◆ Exercise
Repeat the transcript excerpt below about bringing partners in to serve a client, word for word and in full.

Mark L. Vincent 33:09
Yeah, there's good reasons to have that concern. I just want to acknowledge that, because there are people out there who will wedge in, say, Thank you. Go away now. I've got it from here, right? And who am I? And now all this value is being created, and I've been shunned to the side. And those stories happen. And there are other stories where, because you develop those relationships with people, and you have some protocols you've worked out, you're able to invite them in, and then if they do that to you, you don't ever have to invite them again. You know someone who does not give first person they've proven out and they're going to sour their way through a network where they're going to get a reputation for not being able to share the value to work in partnership. But there's a little phrase that I like to use when I'm helping to build my own network out. And you can do this formally, like through a partnership, and you're all inside the same firm, but you all got different skills. You can do it with a broader network where, you know, kind of strike the deal when, when you've got an opportunity to serve someone. But the phrase I love to use is, if you refer to me and bring me in, I am working for you as you work for the client, and if I bring you in, you are working for me as you work for the client. I'm willing to go into either of those things. If you're not, then we're probably not great partners, right? But you have to be willing to take chair number two, or chair number one, or even chair number three. But the real chair, the real emphasis here, is the client. We're serving, the client, not just the self interest. So as soon as that self interest starts to bubble up to. The top that's, I'm not going to work with you. So I try to vet that from the beginning. And I found that that particular kind of language. So a person says, of course, I get it. Now we can keep going. But if they're like, What? What do you mean? That's not how we do things? Oh, then we're probably not, you know, going to be able to help each other.

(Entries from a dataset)
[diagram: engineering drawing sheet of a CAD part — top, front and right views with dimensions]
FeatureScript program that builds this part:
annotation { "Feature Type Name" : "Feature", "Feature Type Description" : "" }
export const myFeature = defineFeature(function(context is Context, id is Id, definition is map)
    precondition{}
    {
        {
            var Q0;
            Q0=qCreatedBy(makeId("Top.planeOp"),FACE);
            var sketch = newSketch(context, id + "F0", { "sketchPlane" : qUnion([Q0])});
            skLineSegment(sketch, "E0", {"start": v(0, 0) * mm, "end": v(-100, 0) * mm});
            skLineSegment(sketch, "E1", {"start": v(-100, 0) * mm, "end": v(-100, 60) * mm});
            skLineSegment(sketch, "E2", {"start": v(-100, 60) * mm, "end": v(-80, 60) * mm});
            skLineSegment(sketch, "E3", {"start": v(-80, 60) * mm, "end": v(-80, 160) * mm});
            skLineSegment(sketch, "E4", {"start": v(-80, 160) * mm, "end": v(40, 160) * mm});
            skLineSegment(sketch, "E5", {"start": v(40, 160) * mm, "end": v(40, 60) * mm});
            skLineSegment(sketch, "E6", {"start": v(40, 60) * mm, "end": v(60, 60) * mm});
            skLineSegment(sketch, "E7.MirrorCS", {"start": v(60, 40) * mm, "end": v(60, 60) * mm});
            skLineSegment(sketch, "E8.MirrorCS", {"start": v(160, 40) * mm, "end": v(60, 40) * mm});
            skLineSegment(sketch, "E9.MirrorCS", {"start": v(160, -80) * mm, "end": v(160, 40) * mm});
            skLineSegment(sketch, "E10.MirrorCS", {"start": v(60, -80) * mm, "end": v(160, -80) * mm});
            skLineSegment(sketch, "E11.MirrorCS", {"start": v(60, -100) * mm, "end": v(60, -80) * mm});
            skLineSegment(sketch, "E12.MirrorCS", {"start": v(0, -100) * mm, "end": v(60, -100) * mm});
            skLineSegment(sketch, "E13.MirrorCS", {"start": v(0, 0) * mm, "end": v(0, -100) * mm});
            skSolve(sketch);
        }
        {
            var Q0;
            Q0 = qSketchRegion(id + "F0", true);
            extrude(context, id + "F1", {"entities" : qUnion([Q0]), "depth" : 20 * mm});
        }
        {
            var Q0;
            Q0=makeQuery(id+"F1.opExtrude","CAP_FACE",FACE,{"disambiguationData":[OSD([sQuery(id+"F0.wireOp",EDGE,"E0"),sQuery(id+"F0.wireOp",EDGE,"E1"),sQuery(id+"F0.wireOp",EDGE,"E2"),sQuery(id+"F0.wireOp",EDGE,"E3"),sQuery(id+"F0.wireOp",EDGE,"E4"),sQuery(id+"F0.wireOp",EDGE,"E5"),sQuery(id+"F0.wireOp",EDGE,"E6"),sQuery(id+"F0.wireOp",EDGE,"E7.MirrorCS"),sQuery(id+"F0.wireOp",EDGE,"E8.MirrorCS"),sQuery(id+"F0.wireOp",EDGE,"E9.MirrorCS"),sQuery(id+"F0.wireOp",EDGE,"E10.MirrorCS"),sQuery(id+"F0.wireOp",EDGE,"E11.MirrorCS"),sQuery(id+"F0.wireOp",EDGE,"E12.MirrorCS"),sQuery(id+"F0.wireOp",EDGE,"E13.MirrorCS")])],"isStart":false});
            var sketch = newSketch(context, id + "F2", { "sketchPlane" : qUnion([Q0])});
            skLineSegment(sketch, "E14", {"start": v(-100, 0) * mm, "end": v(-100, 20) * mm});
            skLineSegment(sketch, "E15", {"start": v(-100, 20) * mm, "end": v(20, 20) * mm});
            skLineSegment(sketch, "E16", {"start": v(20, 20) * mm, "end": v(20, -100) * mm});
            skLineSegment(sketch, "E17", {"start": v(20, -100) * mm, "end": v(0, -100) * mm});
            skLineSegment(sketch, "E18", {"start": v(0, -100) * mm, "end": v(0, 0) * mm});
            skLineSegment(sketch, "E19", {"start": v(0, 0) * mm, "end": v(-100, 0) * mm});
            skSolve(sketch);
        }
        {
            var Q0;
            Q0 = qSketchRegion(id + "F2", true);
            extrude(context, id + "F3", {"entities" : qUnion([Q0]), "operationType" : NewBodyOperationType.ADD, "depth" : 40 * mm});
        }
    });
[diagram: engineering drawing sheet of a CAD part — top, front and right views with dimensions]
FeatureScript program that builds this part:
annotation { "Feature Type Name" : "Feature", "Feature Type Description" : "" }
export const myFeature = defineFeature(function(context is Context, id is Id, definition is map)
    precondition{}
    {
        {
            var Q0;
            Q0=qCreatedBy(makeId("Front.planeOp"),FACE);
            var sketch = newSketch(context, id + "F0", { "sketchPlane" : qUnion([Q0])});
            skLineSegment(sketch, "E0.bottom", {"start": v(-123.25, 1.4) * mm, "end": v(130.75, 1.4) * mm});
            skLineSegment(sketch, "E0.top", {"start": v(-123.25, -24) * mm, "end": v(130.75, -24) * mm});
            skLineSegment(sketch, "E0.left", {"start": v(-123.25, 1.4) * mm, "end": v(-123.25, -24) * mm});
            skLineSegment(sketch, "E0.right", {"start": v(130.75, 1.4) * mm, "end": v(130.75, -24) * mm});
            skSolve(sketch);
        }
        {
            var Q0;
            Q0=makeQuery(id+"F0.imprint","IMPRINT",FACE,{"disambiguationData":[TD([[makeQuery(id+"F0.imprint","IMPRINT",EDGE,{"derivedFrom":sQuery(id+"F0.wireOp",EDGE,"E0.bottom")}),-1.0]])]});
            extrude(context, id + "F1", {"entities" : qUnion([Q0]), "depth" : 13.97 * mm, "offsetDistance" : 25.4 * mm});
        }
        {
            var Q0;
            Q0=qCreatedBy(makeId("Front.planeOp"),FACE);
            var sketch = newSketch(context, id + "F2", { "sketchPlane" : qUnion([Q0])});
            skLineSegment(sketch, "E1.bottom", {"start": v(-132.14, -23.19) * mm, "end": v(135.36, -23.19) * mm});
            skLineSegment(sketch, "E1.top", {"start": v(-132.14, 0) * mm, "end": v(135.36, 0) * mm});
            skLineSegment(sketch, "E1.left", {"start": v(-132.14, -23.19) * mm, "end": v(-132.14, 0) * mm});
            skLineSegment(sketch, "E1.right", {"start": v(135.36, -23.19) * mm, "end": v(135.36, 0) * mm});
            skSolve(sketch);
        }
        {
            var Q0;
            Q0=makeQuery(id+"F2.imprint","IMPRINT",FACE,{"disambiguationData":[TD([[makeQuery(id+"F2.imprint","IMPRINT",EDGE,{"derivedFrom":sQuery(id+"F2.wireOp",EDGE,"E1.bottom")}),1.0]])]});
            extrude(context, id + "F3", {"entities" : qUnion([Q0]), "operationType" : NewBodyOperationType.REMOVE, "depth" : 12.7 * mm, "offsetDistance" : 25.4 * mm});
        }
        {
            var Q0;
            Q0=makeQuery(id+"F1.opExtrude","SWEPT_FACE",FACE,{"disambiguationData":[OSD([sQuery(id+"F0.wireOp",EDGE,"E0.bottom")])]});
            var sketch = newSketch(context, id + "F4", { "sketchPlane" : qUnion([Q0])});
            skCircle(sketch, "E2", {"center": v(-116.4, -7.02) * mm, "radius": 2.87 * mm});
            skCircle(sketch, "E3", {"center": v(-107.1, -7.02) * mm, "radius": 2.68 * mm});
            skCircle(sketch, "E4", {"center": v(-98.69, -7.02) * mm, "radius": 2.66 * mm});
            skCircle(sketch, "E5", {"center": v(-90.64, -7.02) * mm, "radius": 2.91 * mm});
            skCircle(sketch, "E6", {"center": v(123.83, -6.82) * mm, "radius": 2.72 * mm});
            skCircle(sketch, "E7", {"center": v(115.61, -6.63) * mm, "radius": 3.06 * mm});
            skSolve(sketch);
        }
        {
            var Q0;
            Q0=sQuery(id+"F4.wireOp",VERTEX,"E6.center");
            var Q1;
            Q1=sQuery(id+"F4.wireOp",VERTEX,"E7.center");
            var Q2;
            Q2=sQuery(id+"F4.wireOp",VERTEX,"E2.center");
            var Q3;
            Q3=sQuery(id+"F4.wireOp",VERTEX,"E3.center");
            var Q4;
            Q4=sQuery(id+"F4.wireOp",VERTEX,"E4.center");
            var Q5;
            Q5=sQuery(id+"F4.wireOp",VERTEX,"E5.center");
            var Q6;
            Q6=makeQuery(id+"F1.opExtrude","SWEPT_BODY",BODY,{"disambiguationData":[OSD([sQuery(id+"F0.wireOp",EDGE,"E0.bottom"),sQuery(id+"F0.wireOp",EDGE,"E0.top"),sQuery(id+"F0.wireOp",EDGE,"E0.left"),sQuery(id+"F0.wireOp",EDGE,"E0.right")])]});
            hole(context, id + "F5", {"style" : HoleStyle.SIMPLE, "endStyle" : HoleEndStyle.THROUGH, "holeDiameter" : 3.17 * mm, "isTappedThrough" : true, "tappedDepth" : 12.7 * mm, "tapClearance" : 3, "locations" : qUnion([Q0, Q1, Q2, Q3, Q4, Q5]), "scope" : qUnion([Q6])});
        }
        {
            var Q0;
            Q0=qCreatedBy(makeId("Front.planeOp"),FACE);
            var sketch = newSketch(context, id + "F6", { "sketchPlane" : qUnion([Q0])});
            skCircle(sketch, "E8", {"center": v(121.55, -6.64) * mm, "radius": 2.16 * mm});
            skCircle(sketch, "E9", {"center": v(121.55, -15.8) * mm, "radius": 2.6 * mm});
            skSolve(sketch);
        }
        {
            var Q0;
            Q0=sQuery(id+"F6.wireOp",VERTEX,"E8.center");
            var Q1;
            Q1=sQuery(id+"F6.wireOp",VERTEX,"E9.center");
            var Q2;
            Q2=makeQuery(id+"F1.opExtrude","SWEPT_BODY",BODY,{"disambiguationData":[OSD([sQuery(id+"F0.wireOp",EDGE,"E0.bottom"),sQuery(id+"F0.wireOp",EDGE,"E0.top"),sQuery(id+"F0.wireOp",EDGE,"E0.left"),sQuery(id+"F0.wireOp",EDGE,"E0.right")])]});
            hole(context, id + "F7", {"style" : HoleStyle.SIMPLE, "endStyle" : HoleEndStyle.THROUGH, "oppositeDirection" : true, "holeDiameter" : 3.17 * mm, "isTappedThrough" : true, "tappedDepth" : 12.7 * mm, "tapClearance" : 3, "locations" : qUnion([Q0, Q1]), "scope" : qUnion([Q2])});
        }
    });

◆ Completed task
Mark L. Vincent 33:09
Yeah, there's good reasons to have that concern. I just want to acknowledge that, because there are people out there who will wedge in, say, Thank you. Go away now. I've got it from here, right? And who am I? And now all this value is being created, and I've been shunned to the side. And those stories happen. And there are other stories where, because you develop those relationships with people, and you have some protocols you've worked out, you're able to invite them in, and then if they do that to you, you don't ever have to invite them again. You know someone who does not give first person they've proven out and they're going to sour their way through a network where they're going to get a reputation for not being able to share the value to work in partnership. But there's a little phrase that I like to use when I'm helping to build my own network out. And you can do this formally, like through a partnership, and you're all inside the same firm, but you all got different skills. You can do it with a broader network where, you know, kind of strike the deal when, when you've got an opportunity to serve someone. But the phrase I love to use is, if you refer to me and bring me in, I am working for you as you work for the client, and if I bring you in, you are working for me as you work for the client. I'm willing to go into either of those things. If you're not, then we're probably not great partners, right? But you have to be willing to take chair number two, or chair number one, or even chair number three. But the real chair, the real emphasis here, is the client. We're serving, the client, not just the self interest. So as soon as that self interest starts to bubble up to. The top that's, I'm not going to work with you. So I try to vet that from the beginning. And I found that that particular kind of language. So a person says, of course, I get it. Now we can keep going. But if they're like, What? What do you mean? That's not how we do things? Oh, then we're probably not, you know, going to be able to help each other.